Description/Foreword: 4/10
Character descriptions are a big no-no when it comes to writing. You’ve basically given away all of the necessary information to me in a few short paragraphs. I didn’t read the character descriptions because I hoped that you would incorporate that information into your story.
As for your foreword, that one quote has no relevance to the story so far. Forewords should include either why you decided to write this story--like an author’s note, or you show the readers a sneak peek of what’s to come ahead.
Poster/Background: 10/10
The blending is a bit awkward, but overall, it’s a nice poster.
Characterization: 6/15
Your characters have no depth to them. What that means is that they don’t seem like real people. When characters feel alive--when I can imagine characters shopping at a supermarket--then that’s when I know that characterization was done correctly.
The characters are flat and boring, honestly. Write your characters out like they’re real people, and not just some random OC that you came up with.
Spelling/Grammar: 9/20
You have tense errors, but your spelling in general was great.
Quick English lesson: There’s past, present, and future tenses in English. I, personally, prefer to write in past tense (ran, jumped, swam, ate, etc.), but there are many writers that like to write in present tense (run, jump, swim, eat, etc.). Whatever tense you choose, stick to it. Don’t go around mixing tenses because that will lead to confusion.
And I don’t think you’d refer to JYP as a sunbae...he’s more of a CEO than a sunbae. Same goes for Yang Hyun Suk.
Flow: 3/10
Your order of events is flawed.
You mention first that Seol and Sooni are trying out for the 2009 JYP Audition. Then you mention that they both sing a song from Dream High 2, which premiered in 2012. See where I’m going with this? You can’t sing a song from 2012 in a 2009 audition because it didn’t happen yet.
Nine months pass, so at latest, it will be September of 2010 when Sooni is about to debut.

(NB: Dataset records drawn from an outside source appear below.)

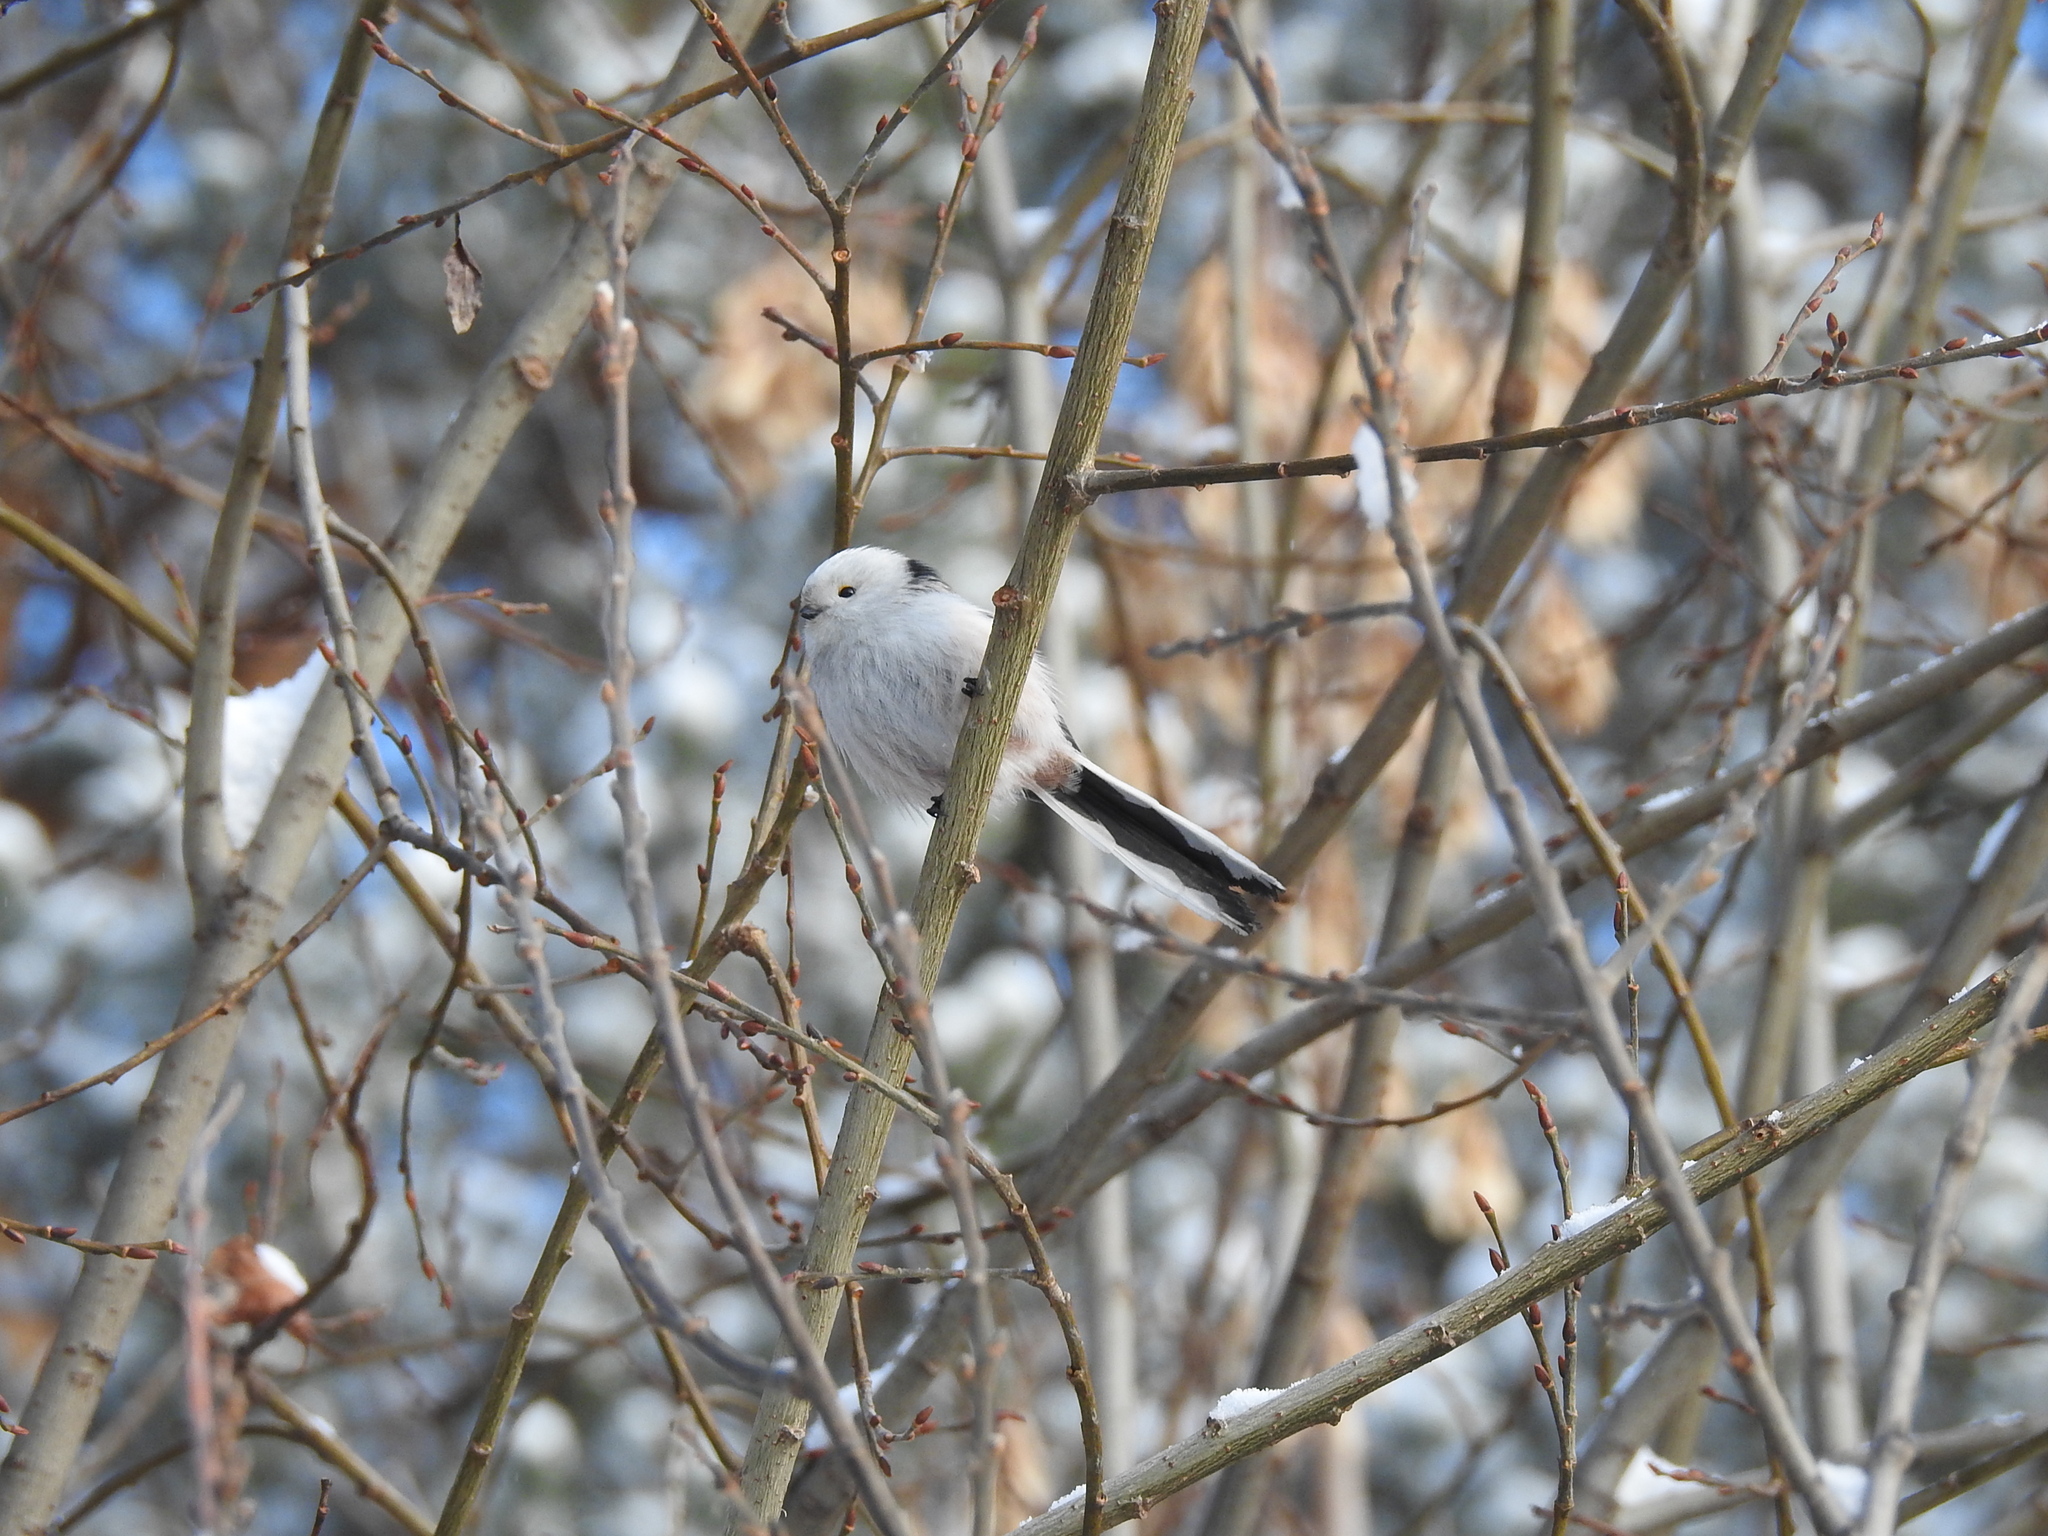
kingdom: Animalia
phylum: Chordata
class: Aves
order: Passeriformes
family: Aegithalidae
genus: Aegithalos
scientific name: Aegithalos caudatus
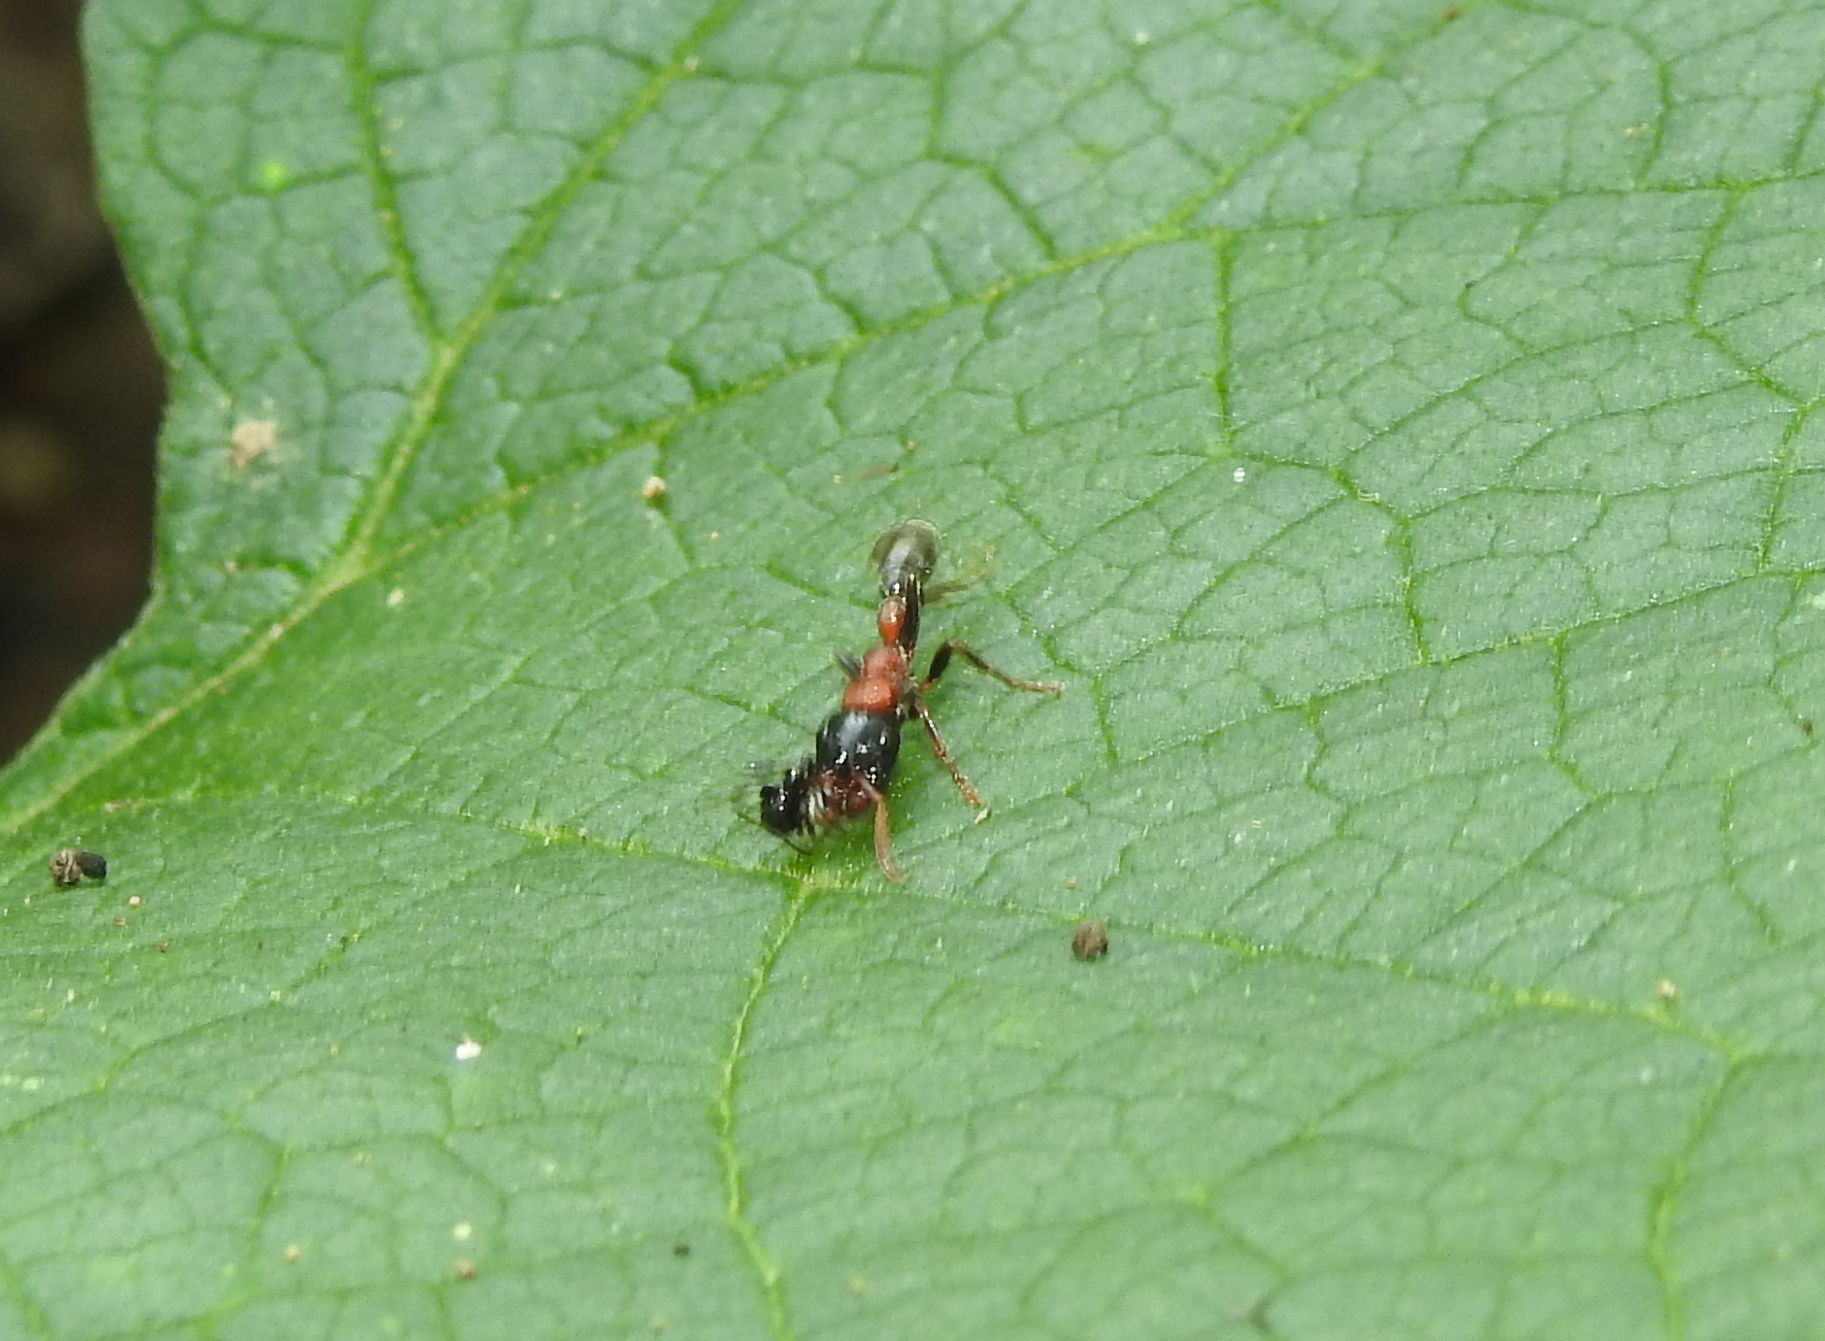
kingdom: Animalia
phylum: Arthropoda
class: Insecta
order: Hymenoptera
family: Formicidae
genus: Tetraponera
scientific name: Tetraponera rufonigra
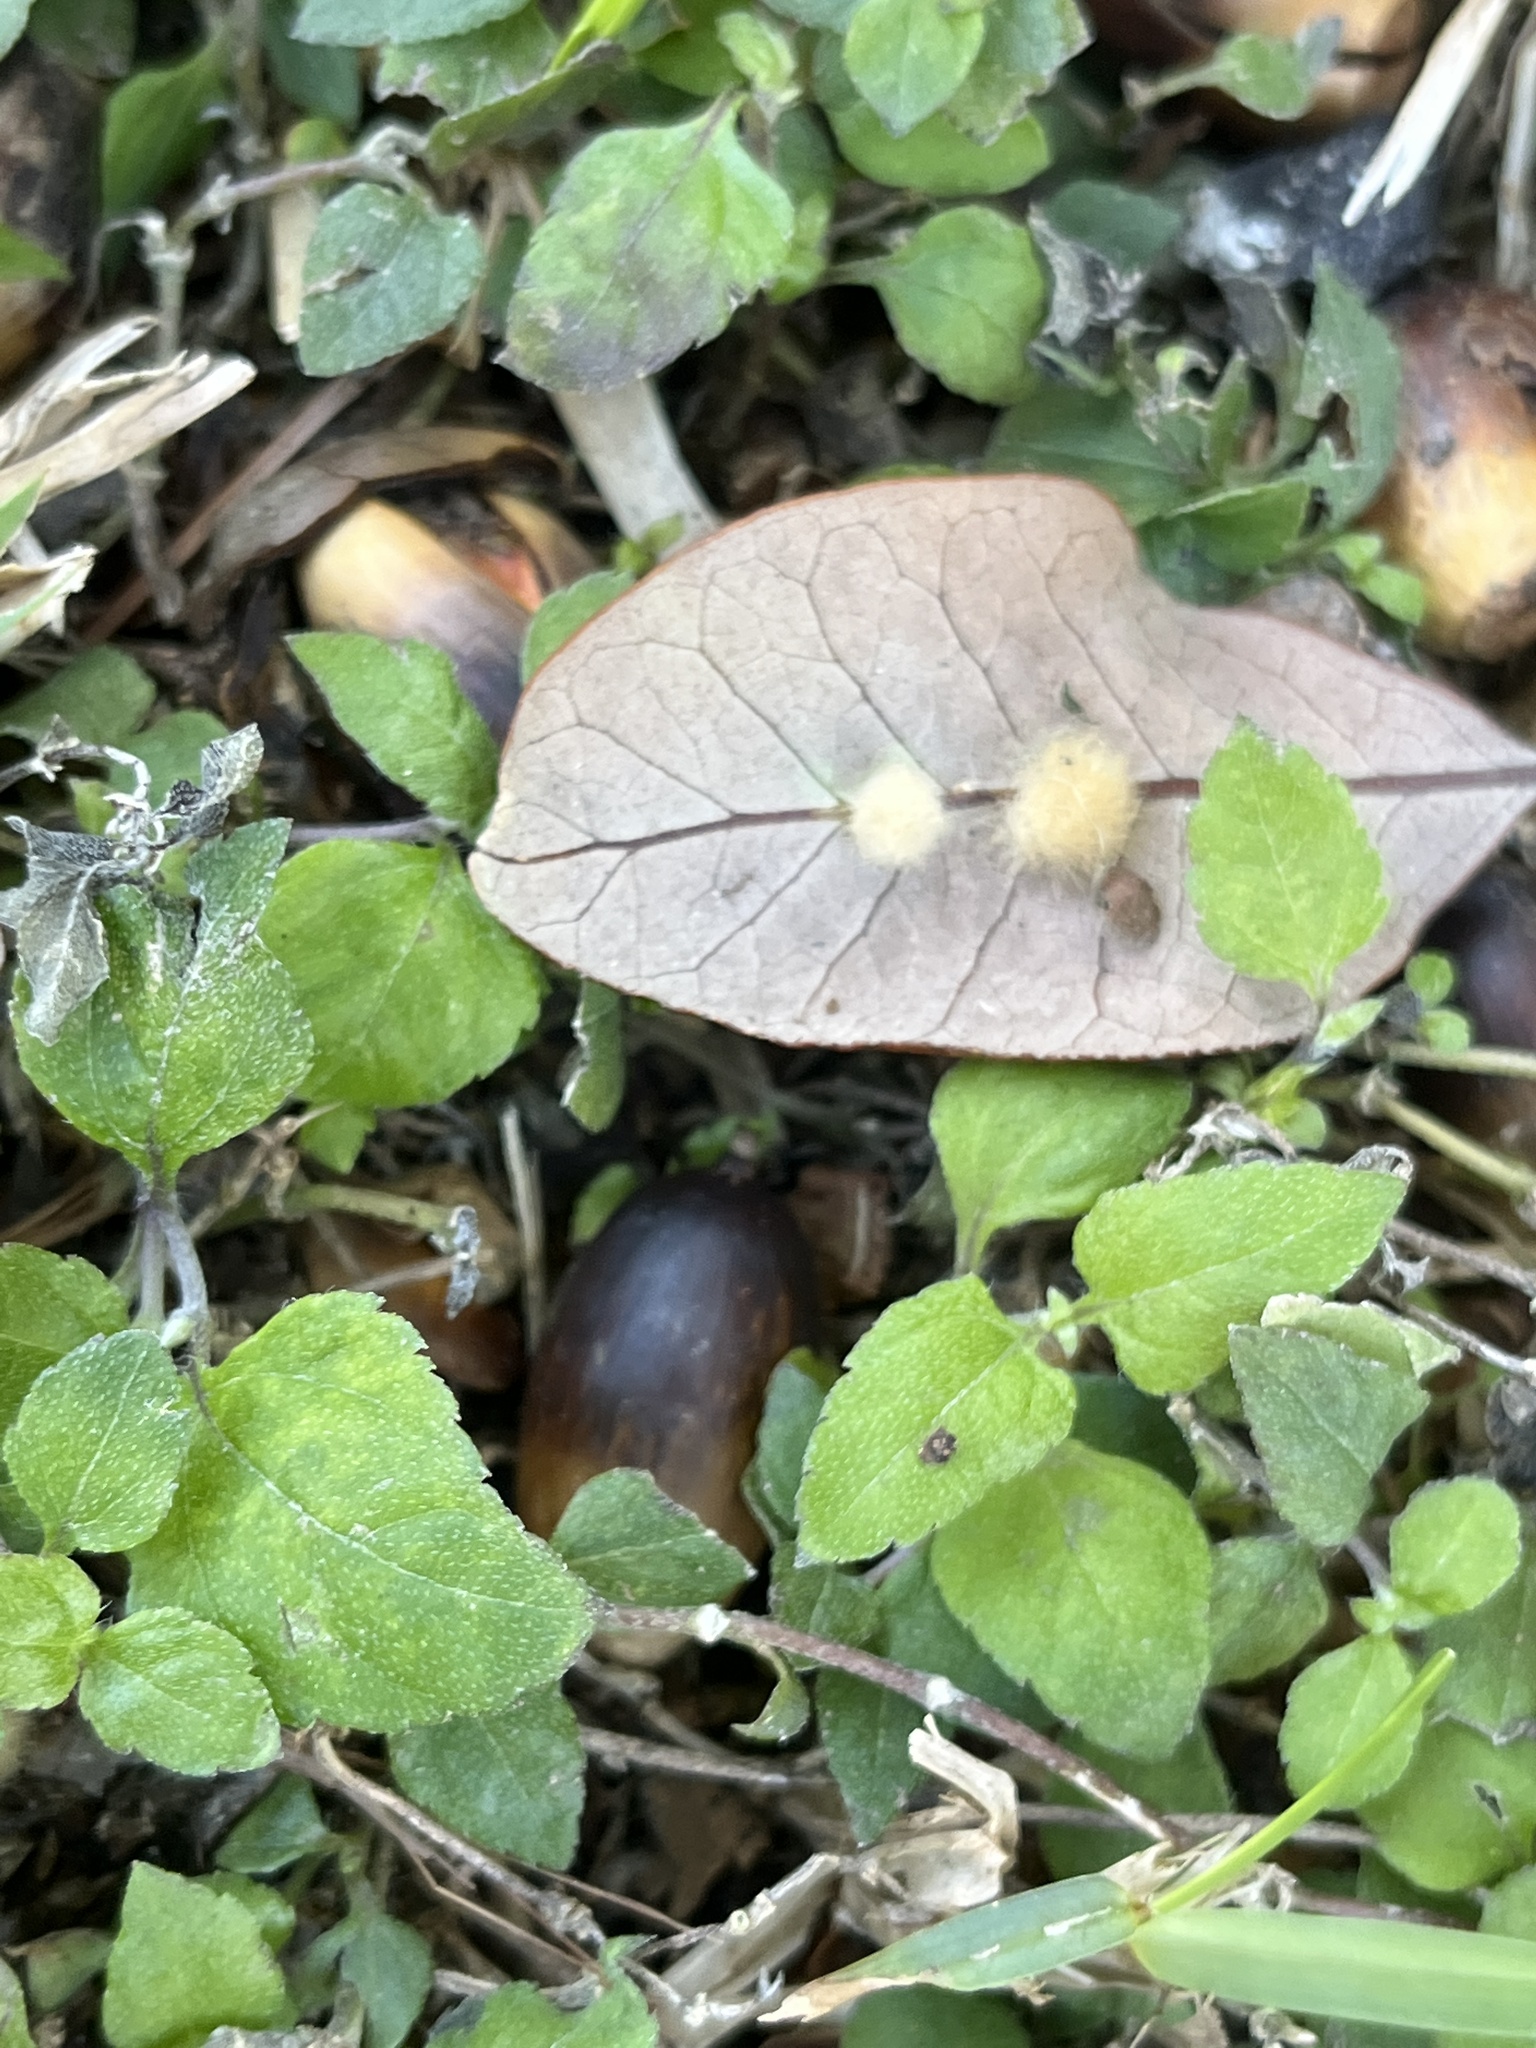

When Seol meets TOP in Park Han Byul’s store, he says he just came back from New York. Assuming that he came back because he filmed the music videos, you’re still in the wrong year. Get your events straight first, and more things will fall into place.
Originality/Plot: 10/25
The plot is hard to decipher from five chapters, which can be a good thing and a bad thing. It’s good because five chapters isn’t supposed to give away the whole plot. It’s bad, though, because there is no indication of where the plot is going. You could’ve brought out the possible hardships Seol went through during her trainee period--you skipped over that part. You could’ve brought out many interesting things, but you chose not to.
Enjoyment: 3/5
It wasn’t something particularly enjoyable, but it was satisfactory.
Total: 47/100
General Comments:
Have you considered requesting for a co-author/beta reader for this story? Both can help you with English, and both can help you with improving your writing. No writing is perfect, and you can learn from almost anyone you ask. Of course, everyone has their different opinions, but the end result is the same--becoming a better writer. Thank you for requesting a review, and sorry if this wasn’t the score you were hoping for.